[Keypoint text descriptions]
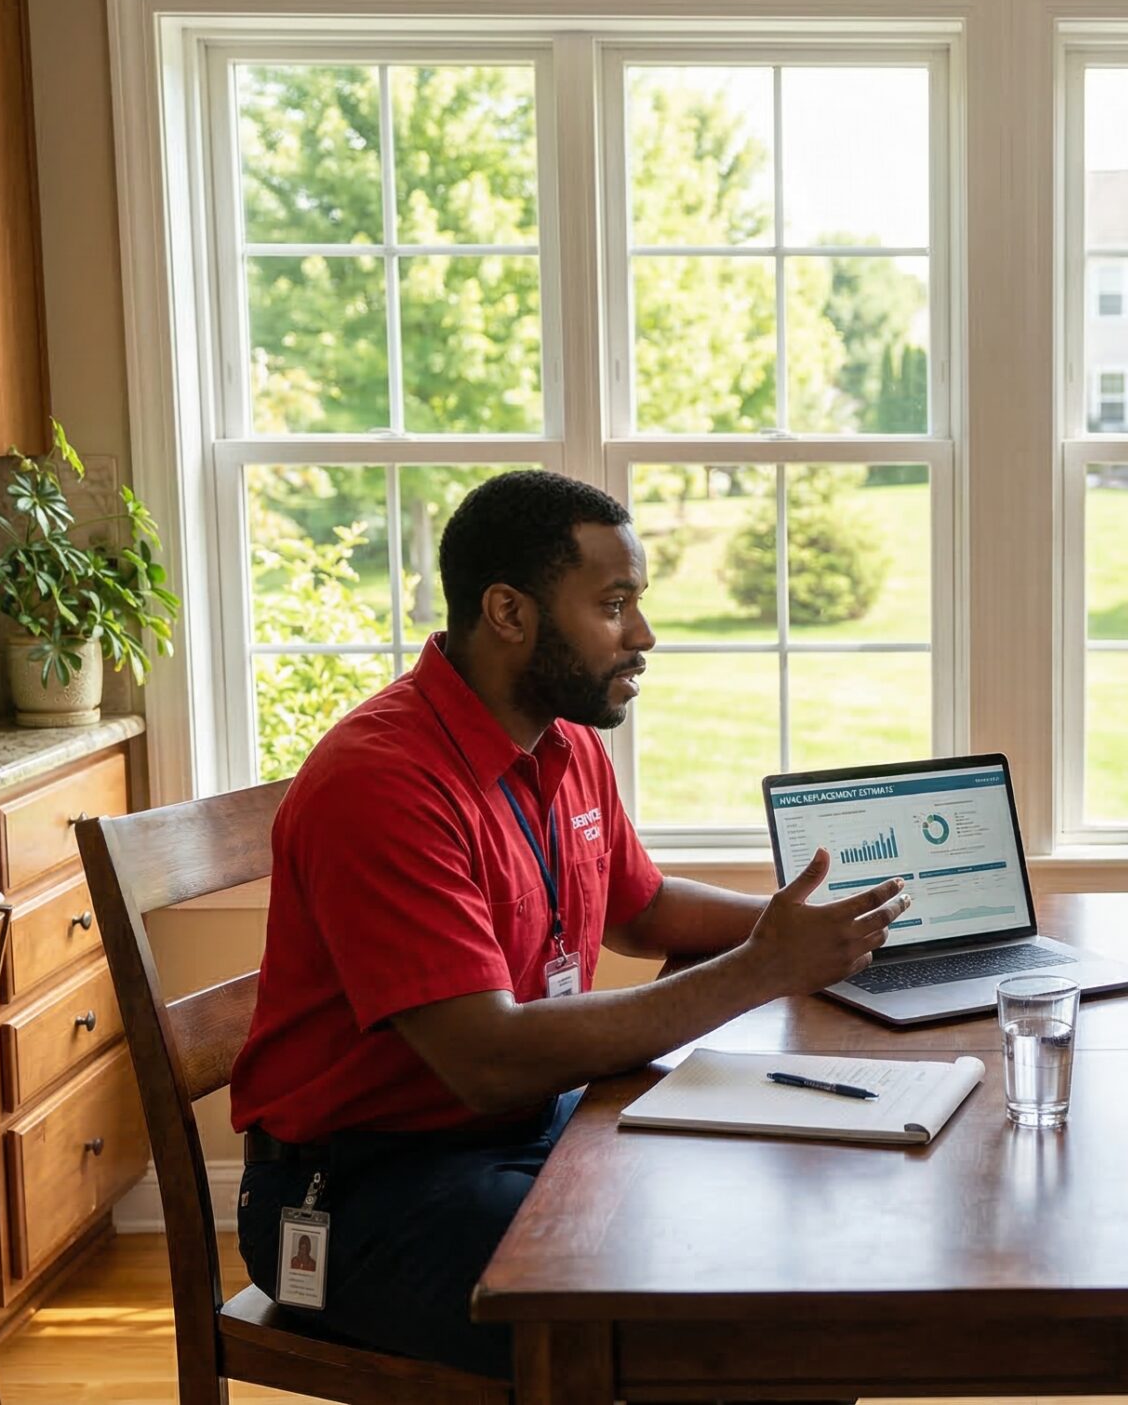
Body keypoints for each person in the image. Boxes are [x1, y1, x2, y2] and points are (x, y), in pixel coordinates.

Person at [230, 470, 911, 1379]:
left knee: (791, 1258)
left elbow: (642, 906)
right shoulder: (382, 783)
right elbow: (488, 1057)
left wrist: (819, 933)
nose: (644, 634)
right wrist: (763, 967)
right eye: (614, 603)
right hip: (360, 1192)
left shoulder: (564, 736)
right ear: (508, 613)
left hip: (535, 1124)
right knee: (735, 1326)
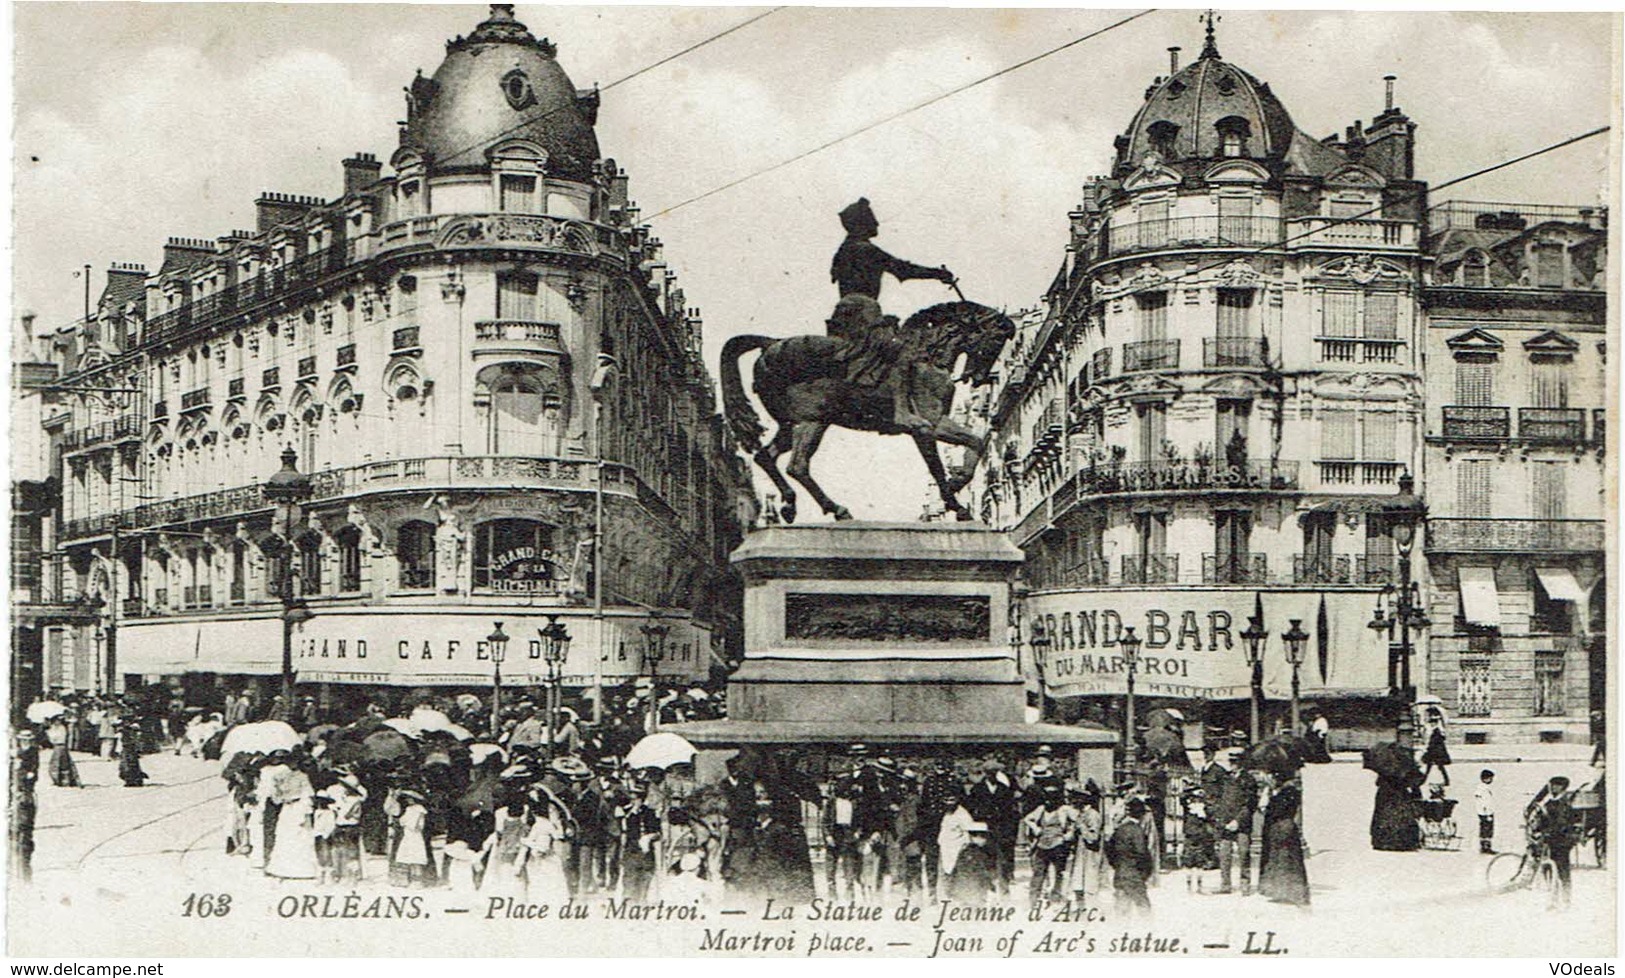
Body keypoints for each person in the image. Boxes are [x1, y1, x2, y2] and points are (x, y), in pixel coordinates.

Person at [827, 197, 956, 433]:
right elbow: (903, 269)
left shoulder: (846, 249)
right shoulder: (864, 248)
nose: (877, 223)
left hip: (846, 310)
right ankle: (901, 411)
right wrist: (938, 274)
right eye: (872, 220)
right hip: (863, 308)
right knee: (899, 351)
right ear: (861, 224)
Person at [965, 757, 1022, 894]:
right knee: (986, 857)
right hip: (984, 828)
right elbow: (971, 809)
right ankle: (987, 884)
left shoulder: (1004, 789)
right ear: (985, 773)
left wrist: (1008, 827)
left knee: (1002, 857)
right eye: (989, 773)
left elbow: (1010, 810)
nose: (992, 775)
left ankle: (1003, 885)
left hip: (1001, 828)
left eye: (994, 773)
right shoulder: (977, 789)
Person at [1257, 775, 1310, 906]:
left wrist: (1269, 799)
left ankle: (1292, 893)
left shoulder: (1288, 792)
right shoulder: (1281, 792)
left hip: (1284, 829)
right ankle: (1280, 892)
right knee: (1278, 860)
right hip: (1279, 829)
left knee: (1287, 861)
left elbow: (1276, 810)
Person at [1021, 784, 1078, 905]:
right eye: (1046, 798)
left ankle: (1056, 898)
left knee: (1059, 873)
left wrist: (1069, 834)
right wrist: (1035, 827)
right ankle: (1033, 900)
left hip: (1058, 845)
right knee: (1038, 872)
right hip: (1042, 844)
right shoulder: (1041, 809)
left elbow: (1077, 821)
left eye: (1051, 799)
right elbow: (1027, 818)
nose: (1048, 802)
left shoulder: (1064, 810)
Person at [1527, 776, 1578, 909]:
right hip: (1550, 841)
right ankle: (1553, 901)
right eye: (1551, 785)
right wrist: (1536, 828)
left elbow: (1561, 823)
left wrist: (1546, 832)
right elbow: (1543, 820)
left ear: (1562, 787)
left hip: (1562, 841)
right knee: (1549, 870)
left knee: (1562, 872)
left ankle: (1566, 901)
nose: (1552, 787)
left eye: (1556, 785)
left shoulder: (1564, 803)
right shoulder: (1550, 802)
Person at [1210, 750, 1256, 894]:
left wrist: (1238, 820)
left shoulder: (1248, 780)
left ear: (1242, 763)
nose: (1233, 765)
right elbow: (1220, 800)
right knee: (1224, 855)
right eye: (1231, 762)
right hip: (1225, 822)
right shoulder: (1226, 778)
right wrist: (1221, 819)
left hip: (1241, 824)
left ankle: (1245, 884)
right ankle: (1225, 885)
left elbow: (1250, 804)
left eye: (1236, 762)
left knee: (1244, 853)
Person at [1106, 798, 1154, 915]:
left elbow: (1109, 849)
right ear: (1142, 815)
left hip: (1120, 873)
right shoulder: (1137, 831)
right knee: (1143, 907)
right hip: (1134, 874)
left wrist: (1117, 865)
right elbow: (1142, 853)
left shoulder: (1120, 829)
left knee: (1122, 909)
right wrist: (1146, 872)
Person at [523, 804, 572, 903]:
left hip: (540, 853)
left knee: (540, 875)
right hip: (548, 852)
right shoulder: (548, 824)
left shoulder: (538, 825)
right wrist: (558, 825)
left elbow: (531, 839)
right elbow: (558, 836)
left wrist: (524, 841)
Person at [388, 788, 434, 888]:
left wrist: (406, 823)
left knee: (416, 858)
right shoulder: (409, 809)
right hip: (408, 835)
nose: (409, 800)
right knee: (407, 857)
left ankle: (417, 881)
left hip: (415, 835)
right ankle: (406, 879)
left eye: (411, 798)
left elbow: (414, 824)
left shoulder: (418, 809)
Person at [946, 823, 996, 905]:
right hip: (974, 889)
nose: (985, 840)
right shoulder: (977, 853)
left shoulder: (965, 850)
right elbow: (982, 872)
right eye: (983, 837)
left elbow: (954, 871)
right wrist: (990, 886)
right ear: (976, 837)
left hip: (962, 890)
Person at [44, 718, 81, 788]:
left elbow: (54, 739)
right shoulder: (56, 728)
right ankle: (60, 780)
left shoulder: (61, 728)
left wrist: (48, 733)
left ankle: (62, 780)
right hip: (58, 747)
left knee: (59, 764)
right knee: (60, 763)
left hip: (59, 746)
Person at [1421, 709, 1452, 787]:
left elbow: (1434, 743)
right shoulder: (1437, 731)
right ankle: (1446, 780)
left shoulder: (1436, 732)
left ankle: (1424, 780)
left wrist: (1427, 749)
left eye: (1433, 723)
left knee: (1435, 767)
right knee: (1433, 767)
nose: (1431, 725)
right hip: (1436, 752)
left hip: (1436, 752)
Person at [1474, 769, 1497, 855]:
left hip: (1482, 812)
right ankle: (1486, 847)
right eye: (1490, 778)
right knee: (1487, 830)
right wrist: (1488, 814)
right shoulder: (1483, 789)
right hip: (1486, 813)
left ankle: (1483, 846)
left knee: (1484, 829)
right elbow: (1485, 803)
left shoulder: (1480, 788)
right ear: (1485, 779)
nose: (1491, 780)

WHAT TO DO
When you reach the line containing "right ear: (508, 613)" in the entries above, begin restating word for word, and stop once the line containing "left hip: (846, 310)" has been given. Omit the pictures.

ANSWER BOX
right ear: (508, 613)
left hip: (535, 1124)
right knee: (735, 1326)
Body keypoints for each person in the image. Boxes are [x1, y1, x2, y2] and points are (x, y), in pixel coordinates.

Person at [827, 197, 956, 433]:
right elbow: (903, 269)
left shoulder: (846, 249)
right shoulder: (864, 248)
nose: (877, 223)
left hip: (846, 310)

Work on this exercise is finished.